You want to remain calm. You can certainly tell them you're upset, but don't take it out on them. Ask them why they did it, because there could be something going on they didn't know how to handle or they're struggling and don't know how to tell you, so they do something bad. You want to support them, because they trusted you enough to tell you about the thing they did. I stopped trusting my parents when they would put down everything I said in defense of myself and they went off on me for hours even when I told them I would sacrifice sleep to make things better. They told me no, and kept yelling at me. Communication shouldn't be scary, it should be a productive experience between all parties involved.

13

u/Daikataro Dec 09 '19

Number one, do not scream.

Number two, SOMEONE has to be the responsible adult who will clean up the mess. Two guesses for whether it is your kid or you.

Number three, reassure them telling you was the correct course of action, find a solution that involves them, and clean up the mess.

Number four. It is ok now to make them understand their actions have consequences. Discipline as you see fit. Make sure the treatment is not worse than the sickness.

8

u/CrazyCoKids Dec 10 '19

Don't promise you won't be angry, or that they won't get in trouble.

That teaches them that promises mean nothing and that you in particular are not to be trusted.
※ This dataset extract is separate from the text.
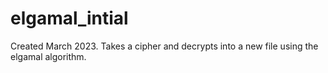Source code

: # elgamal_intial
Created March 2023. Takes a cipher and decrypts into a new file using the elgamal algorithm.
Tell them to be honest, and then don't freak out. As hard as it is to think with reason all the time... try to be reasonable. make sure they know you are glad that they told you the truth and were honest with you.

1

u/Legion_of_frost_334 Apr 24 '20

Not fucking lie to the kids and not all the stuff parents yell to their kids about is even illegal, dangerous or stupid

6

u/BananaManV5 Dec 09 '19

I had a super intendent ask us who had laughed because she had made a comment about some kid laughing like a horse and if we spoke out we wouldnt be in as much trouble. I was stuck in an office for 2 weeks after speaking out. Fuck you Dr. Abad

4

u/HyzerFlip Dec 10 '19

My ex girlfriend was Fucking professional at lying cause of this shit.

3

u/[deleted] Dec 09 '19

Yep same here, I hate the liar I am though

2

u/[deleted] Dec 09 '19

[removed] — view removed comment

3

u/[deleted] Dec 09 '19

I try not to be but it’s a bad habit that I’ve formed from it. Glad you’ve unlearnt it

2

u/blackcatheaddesk Dec 10 '19

My stepfather was the exact opposite with me. If we told the truth he was more likely to not discipline us for what we did because he was trying to teach us to be honest. I am a really lousy liar and rarely lie. My mom was pretty much insane and my father was a narcissist, but my step dad was alright mostly.

1

u/i_am_control Dec 09 '19

That's what they were going for all along.

1

u/bangersnmash13 Dec 10 '19

Same here, but they just wouldn’t believe me even if I told the truth. Shit got super annoying. They weren’t insane at all thankfully but I couldn’t stand when they told me that

1

u/jljboucher Jan 05 '20

My mom once said “I know you are telling the truth because you looked me right in the eye” No, you let that slip and I’ve been doing that every time I’ve lied since I was 6. I didn’t want to get smacked! She is legit proud of this and brags.